To-do item.
Copy the records from the start through the line containing "with seats probability", and substitute "summary" for "overview". Leave everything else unchanged.

Extracted data.
•••••

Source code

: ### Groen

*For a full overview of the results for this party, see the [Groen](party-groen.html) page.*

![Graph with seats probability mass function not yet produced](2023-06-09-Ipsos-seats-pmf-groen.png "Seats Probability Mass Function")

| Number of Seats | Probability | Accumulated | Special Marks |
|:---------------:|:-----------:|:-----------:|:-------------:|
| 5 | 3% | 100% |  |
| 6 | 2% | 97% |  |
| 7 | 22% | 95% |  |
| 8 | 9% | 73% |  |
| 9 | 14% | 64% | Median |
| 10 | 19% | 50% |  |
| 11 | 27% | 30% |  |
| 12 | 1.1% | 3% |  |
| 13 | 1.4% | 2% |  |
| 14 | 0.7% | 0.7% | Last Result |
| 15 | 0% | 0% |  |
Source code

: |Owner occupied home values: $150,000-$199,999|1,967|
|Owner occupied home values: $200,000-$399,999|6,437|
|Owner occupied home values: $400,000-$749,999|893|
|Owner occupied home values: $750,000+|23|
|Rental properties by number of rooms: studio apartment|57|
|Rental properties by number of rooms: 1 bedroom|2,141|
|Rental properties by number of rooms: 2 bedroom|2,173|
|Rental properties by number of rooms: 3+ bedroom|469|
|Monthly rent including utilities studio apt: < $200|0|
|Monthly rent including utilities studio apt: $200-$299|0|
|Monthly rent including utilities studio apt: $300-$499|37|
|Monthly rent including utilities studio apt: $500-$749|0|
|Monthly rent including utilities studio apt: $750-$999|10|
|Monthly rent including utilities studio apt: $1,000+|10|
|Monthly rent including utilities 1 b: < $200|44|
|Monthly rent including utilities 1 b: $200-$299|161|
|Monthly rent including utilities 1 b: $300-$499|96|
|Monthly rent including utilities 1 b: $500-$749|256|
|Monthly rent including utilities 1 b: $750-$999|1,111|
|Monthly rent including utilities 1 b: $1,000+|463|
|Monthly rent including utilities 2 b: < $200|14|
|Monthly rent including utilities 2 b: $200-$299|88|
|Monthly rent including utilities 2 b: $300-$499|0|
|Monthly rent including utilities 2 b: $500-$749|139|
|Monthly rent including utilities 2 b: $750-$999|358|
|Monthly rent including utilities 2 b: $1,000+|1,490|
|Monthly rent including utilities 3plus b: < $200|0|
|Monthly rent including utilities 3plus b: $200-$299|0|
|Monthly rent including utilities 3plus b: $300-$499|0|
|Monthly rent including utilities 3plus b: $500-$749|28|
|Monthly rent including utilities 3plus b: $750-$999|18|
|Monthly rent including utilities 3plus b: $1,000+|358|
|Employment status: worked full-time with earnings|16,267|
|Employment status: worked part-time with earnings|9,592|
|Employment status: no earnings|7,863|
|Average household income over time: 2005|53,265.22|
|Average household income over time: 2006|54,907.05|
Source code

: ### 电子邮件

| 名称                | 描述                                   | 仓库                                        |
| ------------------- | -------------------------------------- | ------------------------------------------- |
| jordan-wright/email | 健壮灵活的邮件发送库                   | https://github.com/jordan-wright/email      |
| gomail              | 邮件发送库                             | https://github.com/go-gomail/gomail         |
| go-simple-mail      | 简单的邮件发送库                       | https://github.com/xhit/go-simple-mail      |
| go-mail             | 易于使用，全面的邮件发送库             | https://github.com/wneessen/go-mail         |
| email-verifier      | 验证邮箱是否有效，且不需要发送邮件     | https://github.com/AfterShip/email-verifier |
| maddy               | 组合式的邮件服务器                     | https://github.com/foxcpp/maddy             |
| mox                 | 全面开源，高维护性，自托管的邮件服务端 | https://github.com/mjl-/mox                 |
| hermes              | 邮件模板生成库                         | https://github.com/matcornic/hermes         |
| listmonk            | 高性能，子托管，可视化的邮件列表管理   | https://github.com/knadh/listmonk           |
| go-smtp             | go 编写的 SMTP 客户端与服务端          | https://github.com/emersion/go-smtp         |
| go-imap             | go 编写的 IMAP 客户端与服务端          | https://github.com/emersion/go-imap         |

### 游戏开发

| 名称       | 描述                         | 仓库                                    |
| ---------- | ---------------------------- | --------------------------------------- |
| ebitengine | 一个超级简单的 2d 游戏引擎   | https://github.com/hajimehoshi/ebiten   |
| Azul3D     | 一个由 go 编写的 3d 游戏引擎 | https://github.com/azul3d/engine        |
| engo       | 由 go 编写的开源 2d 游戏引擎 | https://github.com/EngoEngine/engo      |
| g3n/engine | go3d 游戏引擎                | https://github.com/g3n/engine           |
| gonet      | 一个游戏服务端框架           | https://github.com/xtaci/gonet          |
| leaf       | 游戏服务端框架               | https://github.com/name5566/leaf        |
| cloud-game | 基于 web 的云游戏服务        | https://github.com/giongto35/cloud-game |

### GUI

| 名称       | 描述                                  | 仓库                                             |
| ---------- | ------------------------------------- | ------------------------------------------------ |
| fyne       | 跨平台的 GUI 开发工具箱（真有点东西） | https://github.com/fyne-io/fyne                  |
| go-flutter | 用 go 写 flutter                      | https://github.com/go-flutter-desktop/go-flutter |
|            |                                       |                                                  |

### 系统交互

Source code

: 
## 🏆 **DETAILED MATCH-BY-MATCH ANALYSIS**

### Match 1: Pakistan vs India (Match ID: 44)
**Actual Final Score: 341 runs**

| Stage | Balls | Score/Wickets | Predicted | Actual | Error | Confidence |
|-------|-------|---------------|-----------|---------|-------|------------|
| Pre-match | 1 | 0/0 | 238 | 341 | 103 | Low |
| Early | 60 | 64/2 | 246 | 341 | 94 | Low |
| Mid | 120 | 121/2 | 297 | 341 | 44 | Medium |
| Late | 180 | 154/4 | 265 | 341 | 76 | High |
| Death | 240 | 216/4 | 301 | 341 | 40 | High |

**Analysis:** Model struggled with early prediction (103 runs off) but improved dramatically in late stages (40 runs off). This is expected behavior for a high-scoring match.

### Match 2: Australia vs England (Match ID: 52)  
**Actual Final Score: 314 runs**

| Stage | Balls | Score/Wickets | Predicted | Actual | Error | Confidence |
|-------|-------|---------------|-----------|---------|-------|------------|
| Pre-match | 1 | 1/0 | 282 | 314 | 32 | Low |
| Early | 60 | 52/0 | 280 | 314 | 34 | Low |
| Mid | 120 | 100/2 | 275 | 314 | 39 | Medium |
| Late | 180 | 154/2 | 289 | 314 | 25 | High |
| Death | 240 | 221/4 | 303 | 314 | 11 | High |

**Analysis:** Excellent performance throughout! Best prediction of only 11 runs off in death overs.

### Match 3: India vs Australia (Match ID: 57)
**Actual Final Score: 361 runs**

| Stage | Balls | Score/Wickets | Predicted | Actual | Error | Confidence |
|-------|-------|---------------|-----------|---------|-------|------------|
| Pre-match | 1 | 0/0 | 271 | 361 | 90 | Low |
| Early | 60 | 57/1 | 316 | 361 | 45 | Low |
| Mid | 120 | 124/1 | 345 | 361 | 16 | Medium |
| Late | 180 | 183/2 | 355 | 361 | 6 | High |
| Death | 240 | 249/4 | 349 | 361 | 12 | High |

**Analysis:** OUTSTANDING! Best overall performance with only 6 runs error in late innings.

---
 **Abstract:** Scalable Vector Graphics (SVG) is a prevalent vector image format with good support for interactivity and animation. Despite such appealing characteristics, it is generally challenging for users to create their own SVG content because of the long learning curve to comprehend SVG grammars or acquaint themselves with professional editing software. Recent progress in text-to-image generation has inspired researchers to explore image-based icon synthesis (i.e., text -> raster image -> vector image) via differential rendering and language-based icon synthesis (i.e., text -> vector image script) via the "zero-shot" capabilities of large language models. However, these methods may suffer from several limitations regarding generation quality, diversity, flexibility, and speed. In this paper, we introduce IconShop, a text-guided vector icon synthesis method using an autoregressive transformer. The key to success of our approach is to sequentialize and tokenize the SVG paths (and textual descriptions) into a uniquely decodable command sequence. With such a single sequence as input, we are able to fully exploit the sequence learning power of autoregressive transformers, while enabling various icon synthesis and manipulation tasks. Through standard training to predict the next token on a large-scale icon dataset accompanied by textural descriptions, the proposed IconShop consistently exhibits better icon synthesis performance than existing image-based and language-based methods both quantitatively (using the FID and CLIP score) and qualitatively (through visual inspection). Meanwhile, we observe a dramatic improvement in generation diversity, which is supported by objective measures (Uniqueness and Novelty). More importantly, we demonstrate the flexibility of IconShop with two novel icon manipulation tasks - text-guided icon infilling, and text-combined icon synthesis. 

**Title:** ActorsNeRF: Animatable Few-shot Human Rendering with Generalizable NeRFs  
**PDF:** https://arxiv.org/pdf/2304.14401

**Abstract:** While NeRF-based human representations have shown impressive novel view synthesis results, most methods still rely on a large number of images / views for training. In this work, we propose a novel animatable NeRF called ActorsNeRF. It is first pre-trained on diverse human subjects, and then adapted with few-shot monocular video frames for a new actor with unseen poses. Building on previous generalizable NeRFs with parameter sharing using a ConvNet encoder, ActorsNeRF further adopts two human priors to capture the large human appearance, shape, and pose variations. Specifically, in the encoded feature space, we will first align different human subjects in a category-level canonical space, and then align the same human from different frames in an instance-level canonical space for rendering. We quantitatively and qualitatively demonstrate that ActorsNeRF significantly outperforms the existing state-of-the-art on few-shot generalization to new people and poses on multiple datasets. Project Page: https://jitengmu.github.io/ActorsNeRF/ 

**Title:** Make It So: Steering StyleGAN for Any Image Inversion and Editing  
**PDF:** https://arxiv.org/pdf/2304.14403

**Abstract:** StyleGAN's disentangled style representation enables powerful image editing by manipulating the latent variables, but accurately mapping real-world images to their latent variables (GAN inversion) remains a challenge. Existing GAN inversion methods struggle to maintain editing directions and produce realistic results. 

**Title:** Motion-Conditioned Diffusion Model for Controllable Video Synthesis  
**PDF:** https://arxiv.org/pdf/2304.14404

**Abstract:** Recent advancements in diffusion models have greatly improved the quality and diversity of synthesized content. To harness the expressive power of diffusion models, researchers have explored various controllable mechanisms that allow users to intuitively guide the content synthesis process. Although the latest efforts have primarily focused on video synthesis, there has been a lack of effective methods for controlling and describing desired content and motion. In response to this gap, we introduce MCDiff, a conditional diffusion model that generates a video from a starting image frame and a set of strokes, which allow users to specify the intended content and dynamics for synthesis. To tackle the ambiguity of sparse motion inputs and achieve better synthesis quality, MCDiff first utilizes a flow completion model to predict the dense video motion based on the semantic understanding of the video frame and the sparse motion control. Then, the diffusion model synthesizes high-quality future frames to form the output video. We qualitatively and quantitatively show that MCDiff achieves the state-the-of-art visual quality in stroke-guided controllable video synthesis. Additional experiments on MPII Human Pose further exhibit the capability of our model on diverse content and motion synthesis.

•••••

Reply.
Source code

: ### Groen

*For a full summary of the results for this party, see the [Groen](party-groen.html) page.*

![Graph with seats probability mass function not yet produced](2023-06-09-Ipsos-seats-pmf-groen.png "Seats Probability Mass Function")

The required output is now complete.